▸ Work order
Can you reproduce the health center requirements text starting at "The Health Centers" and ending at "greater detail below.", changing "minimum requirements" to "baseline requirements"?

(Reading text Opens)

The Health Centers Consolidation Act and associated regulations lay out minimum requirements for qualification as a FQHC. These qualifications include issues of governance, populations to be served, services provided and administrative reporting requirements. Each of these requirements is described in greater detail below.
Service and operational requirements. FQHCs must provide services to underserved populations or be located in a medically underserved area (MUA) as designated by HHS and provide services to all residents within that area without regard to income or insurance status. They are also required to provide comprehensive primary care and ancillary services including clinical care by physicians and nurses; diagnostic laboratory and radiology services; perinatal services; immunizations; well-child exams; pediatric eye, ear and dental screening; family planning; and, pharmacy services. Finally, FQHCs are required to maximize patient payments (using an income-based sliding fee schedule) and third party payments, using the Section 330 grant, only to cover deficits after other sources of funding have been exhausted.
Health center governance. In addition to the basic requirements described above, CHCs, like all FQHCs, are subject to federally defined governance requirements. Specifically, HRSA rules require full authority and oversight responsibility for the center to rest with a governing board of 9-25 members, the majority of whom must have actually used clinic services in the last two years or be the legal guardians of CHC clients. Non-client members must represent the area served by the center and have expertise in community affairs. Half of these non-client members cannot earn more than 20 percent of their income from the health care industry and, overall, board members must demographically reflect the group of individuals served by the center. Finally, center staff and their spouses are not eligible for the governing board. Board responsibilities include meeting at least once a month, selecting the services to be provided by the center, scheduling the hours during which services will be provided, approving the center’s budget and leadership and establishing general policies for the center.
Reporting requirements. CHCs are required to annually submit data to the national Uniform Data System (UDS). Data for this annual submission includes basic information on the center finances, staffing and resources as well as encounter and patient based information. The list of items for submission includes:
- contact information for center grantee and service delivery sites;
- services offered and delivery methods;
- center staffing;
- encounter based information including frequency of selected diagnoses and utilization of selected services (e.g., pregnancy and prenatal care, mental health services, etc.);
- demographic information on health center users including age, gender, race/ethnicity, languages spoken, socioeconomic characteristics and insurance status; and
- center revenues broken out by patient related revenue (managed care and non-managed care) and other sources of revenue
Because centers are required to provide these data electronically, the ability to accurately and efficiently manage this information is an important feature of CHC information systems. In addition to federal reporting requirements related to the UDS, many CHCs fulfill requirements for accreditation by the Joint Commission on the Accreditation of Health Care Organizations (JCAHO).

(Reading text Closes)
(Extracted data Opens)

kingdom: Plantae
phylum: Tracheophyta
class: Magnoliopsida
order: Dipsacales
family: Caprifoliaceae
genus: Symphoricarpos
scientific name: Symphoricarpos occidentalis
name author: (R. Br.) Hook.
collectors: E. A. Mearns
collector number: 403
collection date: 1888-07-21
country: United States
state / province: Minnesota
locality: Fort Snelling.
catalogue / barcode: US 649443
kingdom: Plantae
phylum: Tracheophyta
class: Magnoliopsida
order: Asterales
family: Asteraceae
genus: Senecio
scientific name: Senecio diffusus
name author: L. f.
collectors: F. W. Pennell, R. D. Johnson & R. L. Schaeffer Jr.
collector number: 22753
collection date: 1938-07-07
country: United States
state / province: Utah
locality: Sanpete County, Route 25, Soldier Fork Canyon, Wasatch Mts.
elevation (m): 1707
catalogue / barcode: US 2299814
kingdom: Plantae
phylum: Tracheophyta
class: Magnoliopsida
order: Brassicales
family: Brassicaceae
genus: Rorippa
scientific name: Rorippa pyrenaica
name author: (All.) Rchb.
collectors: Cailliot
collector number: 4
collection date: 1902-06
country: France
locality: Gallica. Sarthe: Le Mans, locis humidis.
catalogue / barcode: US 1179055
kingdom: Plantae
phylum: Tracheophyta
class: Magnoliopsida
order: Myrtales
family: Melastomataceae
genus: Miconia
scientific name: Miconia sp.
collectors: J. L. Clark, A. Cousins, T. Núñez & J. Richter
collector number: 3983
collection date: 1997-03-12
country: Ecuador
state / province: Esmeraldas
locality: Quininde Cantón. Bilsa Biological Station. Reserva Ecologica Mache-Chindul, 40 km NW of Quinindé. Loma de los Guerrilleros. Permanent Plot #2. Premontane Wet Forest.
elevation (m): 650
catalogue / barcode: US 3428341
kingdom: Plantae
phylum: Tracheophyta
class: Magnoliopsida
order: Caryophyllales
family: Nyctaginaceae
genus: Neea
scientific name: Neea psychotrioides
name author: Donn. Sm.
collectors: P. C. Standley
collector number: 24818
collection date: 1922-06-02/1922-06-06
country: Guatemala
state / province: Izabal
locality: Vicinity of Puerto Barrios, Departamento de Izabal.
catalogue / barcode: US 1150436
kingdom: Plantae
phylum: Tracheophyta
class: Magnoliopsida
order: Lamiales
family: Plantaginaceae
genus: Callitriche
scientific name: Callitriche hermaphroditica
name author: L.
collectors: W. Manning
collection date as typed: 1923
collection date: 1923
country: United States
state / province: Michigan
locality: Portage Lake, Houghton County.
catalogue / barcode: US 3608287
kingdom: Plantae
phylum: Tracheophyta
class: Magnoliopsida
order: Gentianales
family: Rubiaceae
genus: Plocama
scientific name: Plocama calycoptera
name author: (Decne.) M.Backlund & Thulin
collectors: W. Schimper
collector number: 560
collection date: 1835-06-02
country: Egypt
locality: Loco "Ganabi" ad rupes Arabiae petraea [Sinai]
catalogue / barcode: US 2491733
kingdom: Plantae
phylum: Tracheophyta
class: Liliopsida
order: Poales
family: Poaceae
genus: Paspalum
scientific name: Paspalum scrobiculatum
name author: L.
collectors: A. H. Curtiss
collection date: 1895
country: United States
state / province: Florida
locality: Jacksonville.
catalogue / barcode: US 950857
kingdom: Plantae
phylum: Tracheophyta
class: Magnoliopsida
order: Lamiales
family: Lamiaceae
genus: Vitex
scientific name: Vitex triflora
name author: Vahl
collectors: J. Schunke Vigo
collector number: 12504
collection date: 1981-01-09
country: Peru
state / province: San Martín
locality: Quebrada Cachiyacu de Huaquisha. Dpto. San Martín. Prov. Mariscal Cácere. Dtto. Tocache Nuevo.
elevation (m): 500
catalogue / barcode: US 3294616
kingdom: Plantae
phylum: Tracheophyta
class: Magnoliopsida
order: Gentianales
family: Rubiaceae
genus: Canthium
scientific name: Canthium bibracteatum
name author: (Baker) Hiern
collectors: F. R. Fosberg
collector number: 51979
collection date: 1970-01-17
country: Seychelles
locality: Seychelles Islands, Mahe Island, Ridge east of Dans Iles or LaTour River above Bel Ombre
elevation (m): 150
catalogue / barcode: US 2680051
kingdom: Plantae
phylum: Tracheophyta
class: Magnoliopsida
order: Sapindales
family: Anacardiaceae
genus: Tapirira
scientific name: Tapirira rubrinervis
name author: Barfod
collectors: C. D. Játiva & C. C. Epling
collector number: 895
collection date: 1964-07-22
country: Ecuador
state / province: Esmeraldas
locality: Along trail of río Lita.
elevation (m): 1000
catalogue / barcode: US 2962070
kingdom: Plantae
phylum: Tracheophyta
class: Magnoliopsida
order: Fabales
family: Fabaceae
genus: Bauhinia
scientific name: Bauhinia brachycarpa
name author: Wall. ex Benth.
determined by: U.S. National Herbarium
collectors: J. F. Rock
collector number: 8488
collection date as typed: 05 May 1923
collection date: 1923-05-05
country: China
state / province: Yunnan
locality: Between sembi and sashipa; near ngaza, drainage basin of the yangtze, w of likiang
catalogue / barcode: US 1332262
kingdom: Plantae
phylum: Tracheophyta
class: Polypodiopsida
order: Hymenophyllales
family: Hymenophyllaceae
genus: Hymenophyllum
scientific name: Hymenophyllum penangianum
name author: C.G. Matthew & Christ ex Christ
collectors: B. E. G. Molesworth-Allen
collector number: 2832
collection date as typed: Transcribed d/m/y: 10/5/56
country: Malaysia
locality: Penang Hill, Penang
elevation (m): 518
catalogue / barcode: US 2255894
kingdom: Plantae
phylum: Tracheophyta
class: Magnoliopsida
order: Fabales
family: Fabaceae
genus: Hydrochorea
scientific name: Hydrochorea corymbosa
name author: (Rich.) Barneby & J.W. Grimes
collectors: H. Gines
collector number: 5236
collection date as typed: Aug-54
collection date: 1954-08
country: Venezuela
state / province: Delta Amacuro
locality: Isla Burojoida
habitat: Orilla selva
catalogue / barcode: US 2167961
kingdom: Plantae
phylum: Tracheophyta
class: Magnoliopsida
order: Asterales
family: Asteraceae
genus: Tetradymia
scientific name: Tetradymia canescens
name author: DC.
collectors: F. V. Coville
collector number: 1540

(Extracted data Closes)

▸ Answer space
The Health Centers Consolidation Act and associated regulations lay out baseline requirements for qualification as a FQHC. These qualifications include issues of governance, populations to be served, services provided and administrative reporting requirements. Each of these requirements is described in greater detail below.